───── Data shown ─────

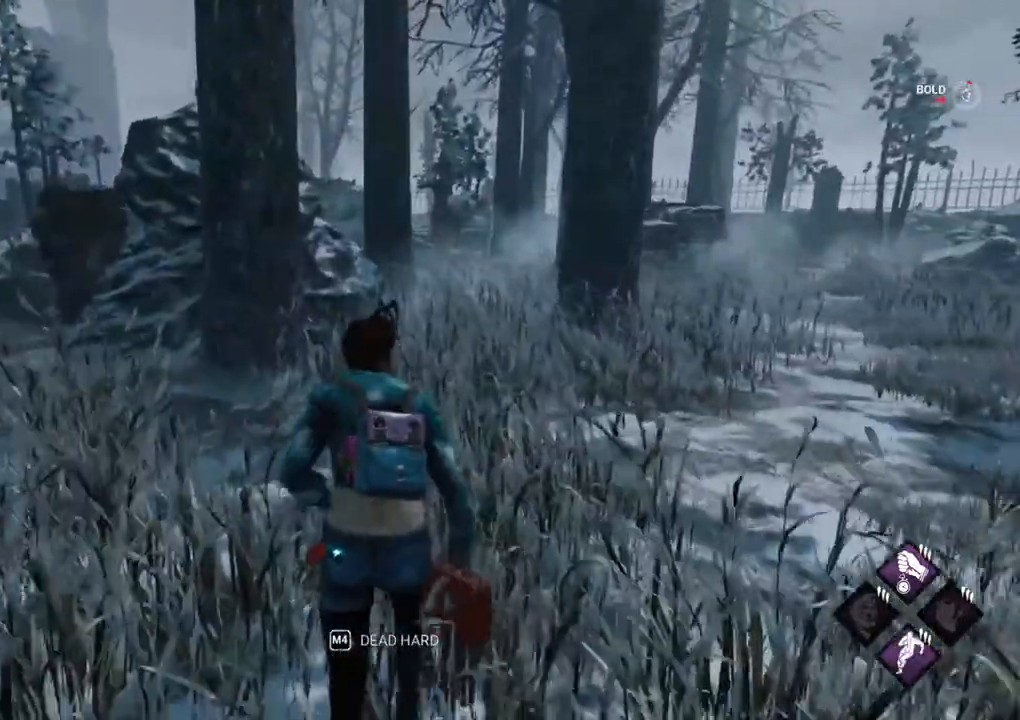
{"keys": ["d", "shift", "w"], "mouse": [], "mouse_move": "left", "events": [[384, "d", "down"]]}
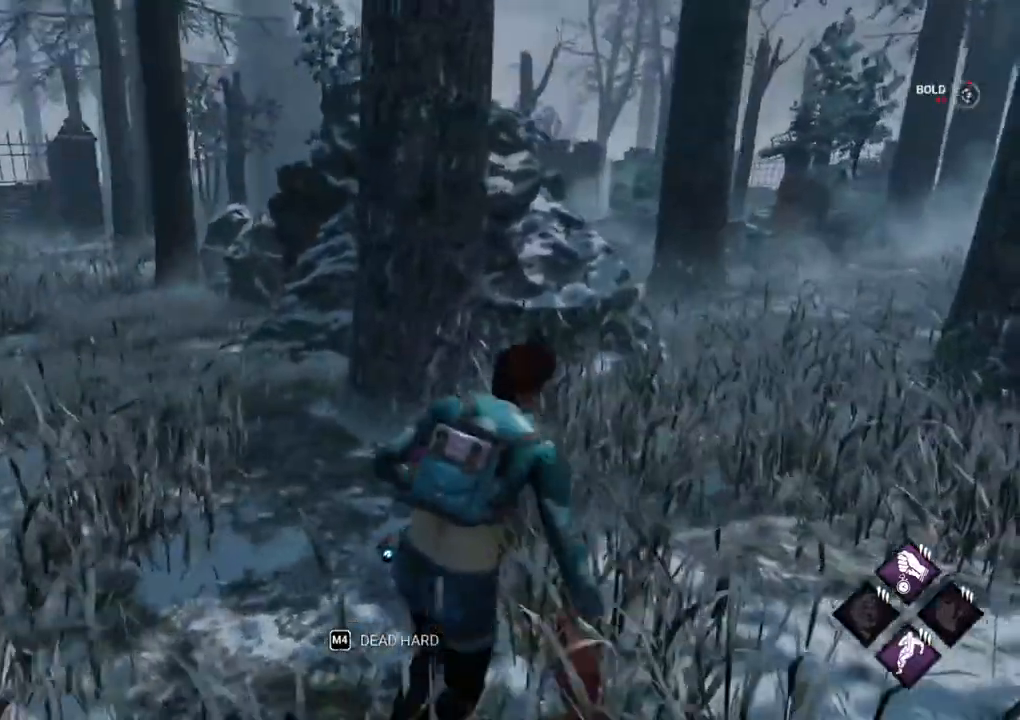
{"keys": ["d", "shift"], "mouse": [], "mouse_move": "down-left", "events": [[17, "d", "up"], [117, "d", "down"], [434, "w", "up"]]}
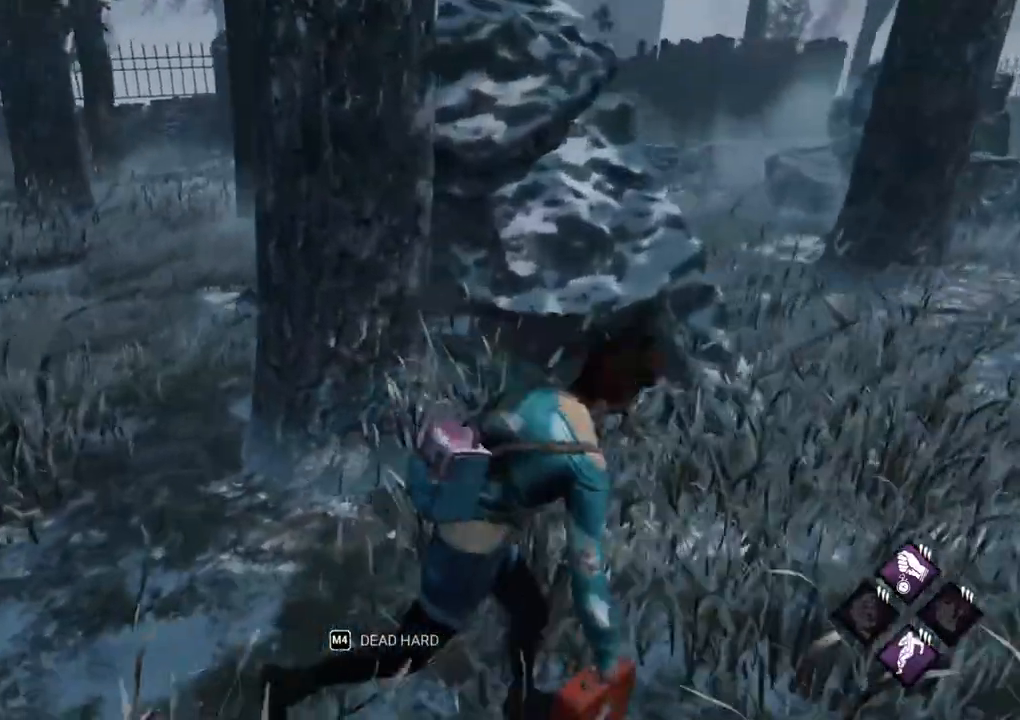
{"keys": ["shift", "w"], "mouse": [], "mouse_move": "still", "events": [[84, "w", "down"], [167, "d", "up"]]}
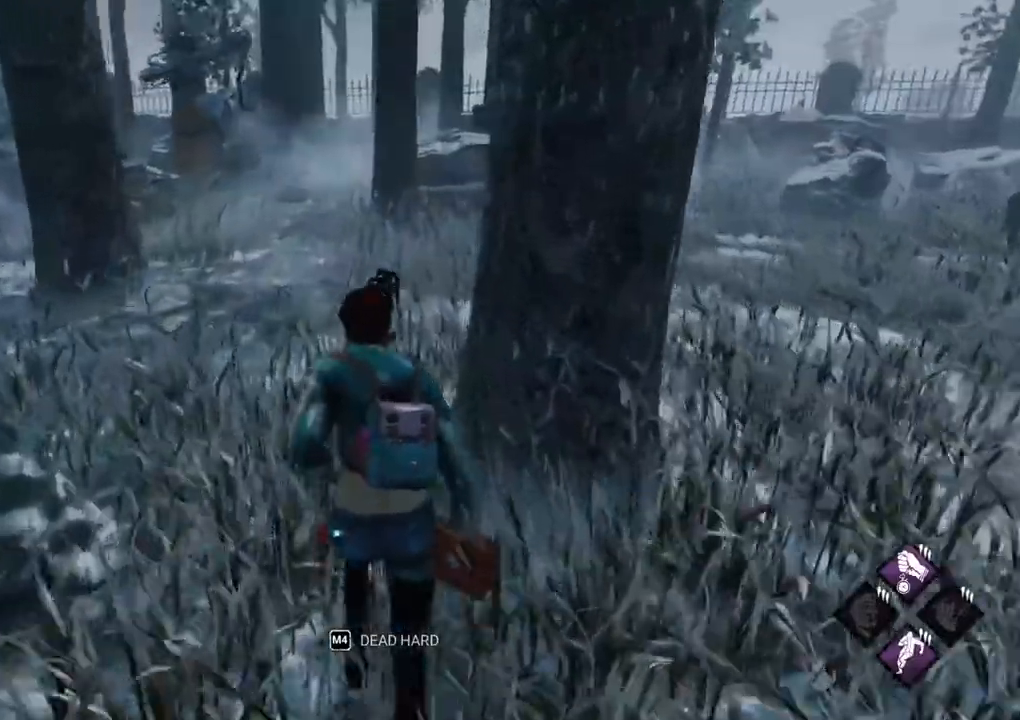
{"keys": ["a", "shift"], "mouse": [], "events": [[100, "a", "down"], [334, "w", "up"]]}
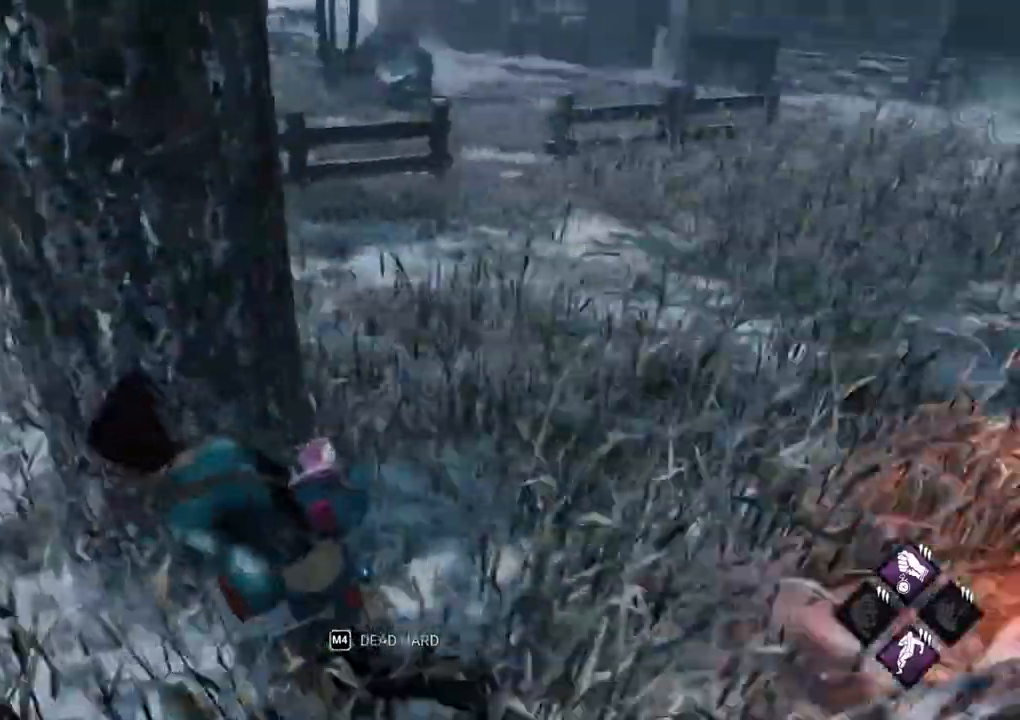
{"keys": ["a", "s", "shift"], "mouse": [], "events": [[484, "s", "down"]]}
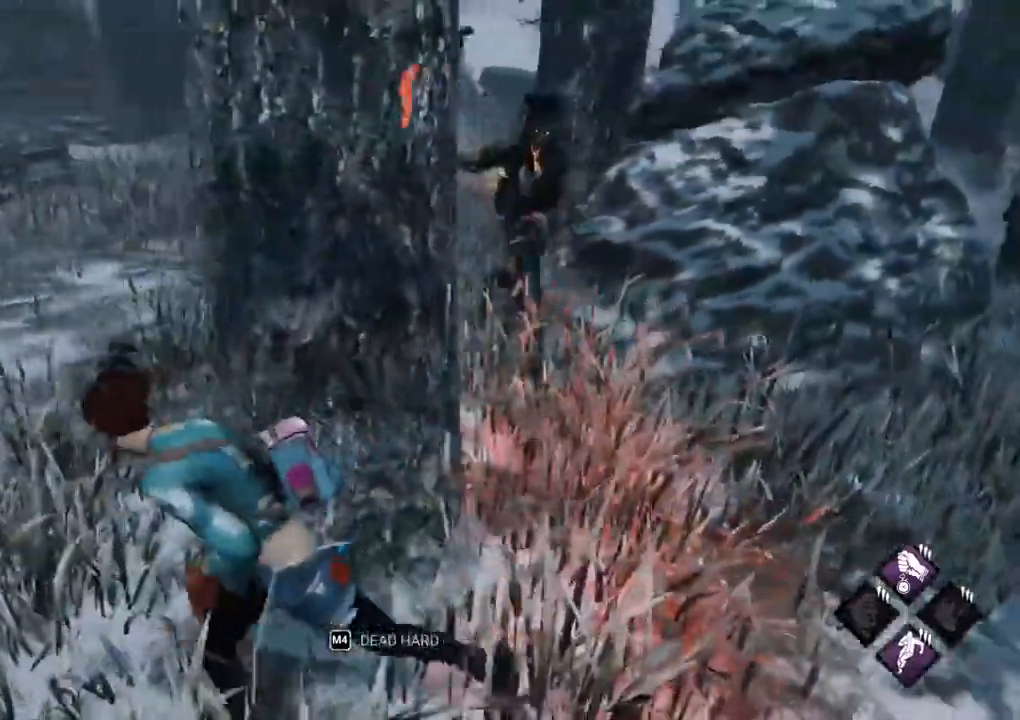
{"keys": ["d", "shift"], "mouse": [], "events": [[84, "d", "down"], [134, "a", "up"], [317, "s", "up"]]}
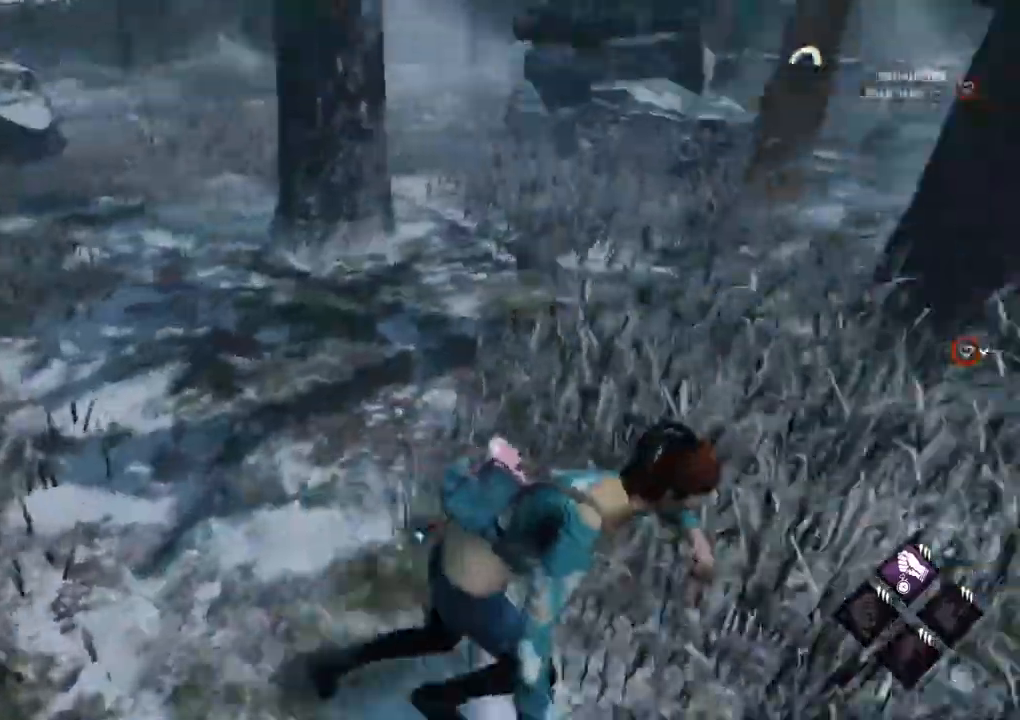
{"keys": ["shift", "w"], "mouse": [], "mouse_move": "right", "events": [[334, "w", "down"], [467, "d", "up"]]}
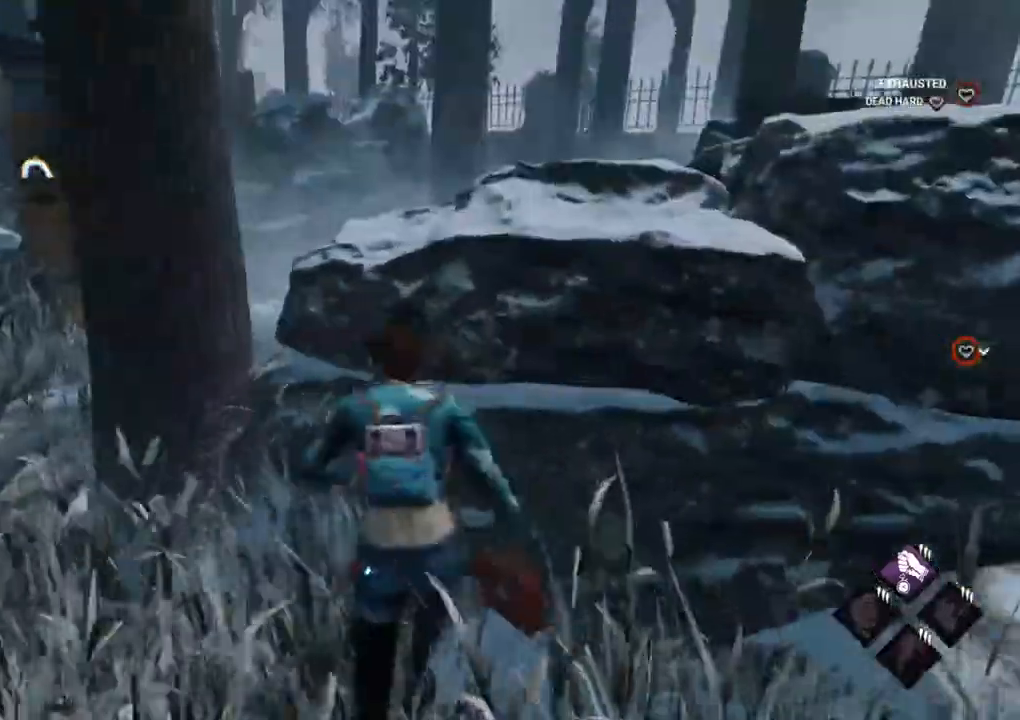
{"keys": ["a", "shift"], "mouse": [], "mouse_move": "left", "events": [[300, "a", "down"], [300, "w", "up"]]}
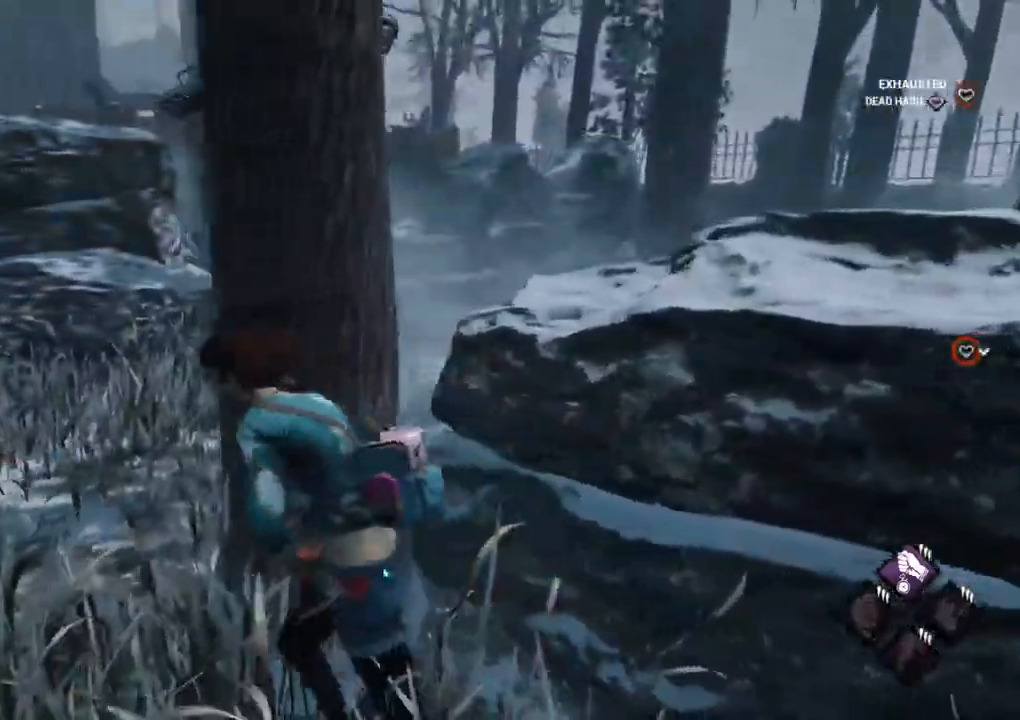
{"keys": ["shift", "w"], "mouse": [], "mouse_move": "right", "events": [[167, "w", "down"], [317, "a", "up"]]}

─────

■ **Task directions**: The data should be printed again unchanged; leave its pictures out.

■ **Answer to the problem**:
{"keys": ["d", "shift", "w"], "mouse": [], "mouse_move": "left", "events": [[384, "d", "down"]]}
{"keys": ["d", "shift"], "mouse": [], "mouse_move": "down-left", "events": [[17, "d", "up"], [117, "d", "down"], [434, "w", "up"]]}
{"keys": ["shift", "w"], "mouse": [], "mouse_move": "still", "events": [[84, "w", "down"], [167, "d", "up"]]}
{"keys": ["a", "shift"], "mouse": [], "events": [[100, "a", "down"], [334, "w", "up"]]}
{"keys": ["a", "s", "shift"], "mouse": [], "events": [[484, "s", "down"]]}
{"keys": ["d", "shift"], "mouse": [], "events": [[84, "d", "down"], [134, "a", "up"], [317, "s", "up"]]}
{"keys": ["shift", "w"], "mouse": [], "mouse_move": "right", "events": [[334, "w", "down"], [467, "d", "up"]]}
{"keys": ["a", "shift"], "mouse": [], "mouse_move": "left", "events": [[300, "a", "down"], [300, "w", "up"]]}
{"keys": ["shift", "w"], "mouse": [], "mouse_move": "right", "events": [[167, "w", "down"], [317, "a", "up"]]}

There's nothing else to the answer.